Alec Baldwin is excited. The handsome 46-year-old actor can't wait to deliver a line from Twentieth Century, the Broadway revival he's starring in with Anne Heche. In the play, the actors are riding on a train returning to New York from Los Angeles, and Baldwin's character, Oscar Jaffe, is trying to woo ex-lover Lily Garland, played by Heche, back into his life. Baldwin says Garland asks if he has seen her most recent movie. He replies, "It made me want to vomit. All your talent wasted, Lily." She pulls an Oscar statuette out of a bag and says, "Well, did you see they gave me the gold statue?" Jaffe picks it up and says, "Good God, Lily, it's pathetic. The Academy of Motion Picture Arts and Sciences. You're not going to fall for that sort of thing?"


Baldwin, dressed casually in a black turtleneck, black jeans and a black leather jacket, sits comfortably in an oversized red velvet chair at New York's Grand Havana Room. He looks out over the glittering lights of the Manhattan skyline and guffaws with delight after repeating that last line. "I would love to give that line as a newly minted Oscar winner," he says.


That Baldwin can even use the word Oscar in a sentence about himself is a simple testament to a career that has been unexpectedly resurrected. He felt revived in mid-February as he readied himself for a trip to Hollywood to await the verdict of the academy for Best Supporting Actor. Although he didn't get an Oscar statuette for his work in The Cooler, a small-budget but critically acclaimed independent film co-starring William H. Macy and Maria Bello, the recognition of his acting performance is more than enough to help restore Baldwin's reputation, and maybe his movie career.

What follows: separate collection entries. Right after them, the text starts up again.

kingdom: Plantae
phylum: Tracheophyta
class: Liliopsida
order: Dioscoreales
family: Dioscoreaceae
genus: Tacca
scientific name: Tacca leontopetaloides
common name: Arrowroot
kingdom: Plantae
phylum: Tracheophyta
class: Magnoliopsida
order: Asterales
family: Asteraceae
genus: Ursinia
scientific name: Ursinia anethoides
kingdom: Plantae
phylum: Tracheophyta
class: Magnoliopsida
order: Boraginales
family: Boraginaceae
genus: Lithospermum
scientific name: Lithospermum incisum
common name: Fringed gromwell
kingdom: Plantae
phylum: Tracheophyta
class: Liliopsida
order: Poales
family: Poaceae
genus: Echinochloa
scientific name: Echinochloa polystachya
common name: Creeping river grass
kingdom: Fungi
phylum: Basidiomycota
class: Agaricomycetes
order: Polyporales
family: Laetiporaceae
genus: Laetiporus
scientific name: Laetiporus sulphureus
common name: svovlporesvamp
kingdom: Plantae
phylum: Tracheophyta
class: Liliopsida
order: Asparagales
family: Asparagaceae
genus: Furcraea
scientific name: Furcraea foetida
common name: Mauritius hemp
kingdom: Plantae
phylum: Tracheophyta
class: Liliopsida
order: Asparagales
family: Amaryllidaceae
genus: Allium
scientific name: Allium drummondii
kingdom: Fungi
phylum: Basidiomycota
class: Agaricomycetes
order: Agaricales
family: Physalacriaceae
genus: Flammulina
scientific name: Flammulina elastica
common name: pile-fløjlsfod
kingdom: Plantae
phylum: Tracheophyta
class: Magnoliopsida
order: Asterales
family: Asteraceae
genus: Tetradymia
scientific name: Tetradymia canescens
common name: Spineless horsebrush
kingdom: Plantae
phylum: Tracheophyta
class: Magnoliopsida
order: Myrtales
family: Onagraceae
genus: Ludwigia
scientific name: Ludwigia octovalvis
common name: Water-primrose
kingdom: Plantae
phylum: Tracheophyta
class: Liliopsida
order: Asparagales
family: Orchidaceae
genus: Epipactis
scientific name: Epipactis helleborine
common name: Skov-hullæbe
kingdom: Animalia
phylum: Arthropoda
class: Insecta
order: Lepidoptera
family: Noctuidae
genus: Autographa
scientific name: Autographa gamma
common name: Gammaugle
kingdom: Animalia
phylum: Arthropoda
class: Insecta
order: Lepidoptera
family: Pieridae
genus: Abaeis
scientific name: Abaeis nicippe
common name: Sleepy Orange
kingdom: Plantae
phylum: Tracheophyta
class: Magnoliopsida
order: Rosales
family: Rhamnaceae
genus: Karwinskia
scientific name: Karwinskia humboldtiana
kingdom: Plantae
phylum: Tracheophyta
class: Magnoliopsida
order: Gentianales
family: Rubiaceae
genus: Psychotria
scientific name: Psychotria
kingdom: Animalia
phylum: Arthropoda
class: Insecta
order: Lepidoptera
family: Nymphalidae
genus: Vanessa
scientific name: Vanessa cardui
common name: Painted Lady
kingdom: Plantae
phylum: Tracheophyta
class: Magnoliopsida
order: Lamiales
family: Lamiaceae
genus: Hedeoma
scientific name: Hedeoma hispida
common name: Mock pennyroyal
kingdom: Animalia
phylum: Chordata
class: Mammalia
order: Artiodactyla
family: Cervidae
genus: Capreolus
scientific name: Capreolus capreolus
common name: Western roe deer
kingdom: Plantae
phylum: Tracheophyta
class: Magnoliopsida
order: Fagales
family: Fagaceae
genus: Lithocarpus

The heady recognition is a far cry from the territory Baldwin has occupied for the past six or seven years, a professional landscape of cable TV miniseries (Nuremberg: Infamy on Trial, Path to War), obscure independent films (State and Main, Outside Providence) and stage plays. In the midst of his languishing career, he also endured the dissolution of his nine-year marriage to actress Kim Basinger, a painful and often public spectacle that fueled a tabloid frenzy about him and his life. The experience apparently has left him a quieter man, less prone to outbursts that tarnished his reputation earlier in his career. Although Baldwin projects the aura of a man who has been battered and slowed and, in his words, humbled, he is definitely not beaten.


"You can go for a whole year and then one day you wake up and go, 'I'm dead', It's like The Sixth Sense. I see dead people. I'm dead and I don't even know it. You go back to try to figure out, 'What date did I die?' You realize you're just not there anymore. You don't have it anymore. You don't even have the opportunities anymore," Baldwin says, puffing on a Punch Double Corona. "The really painful thing was what my agent said to me: 'You think that people don't like you and they don't want to work with you, or that they don't appreciate you. It's not that they don't like you or appreciate you—they don't think of you at all.' All you can do is say, oh God, and go off and do TV, independent films, Broadway.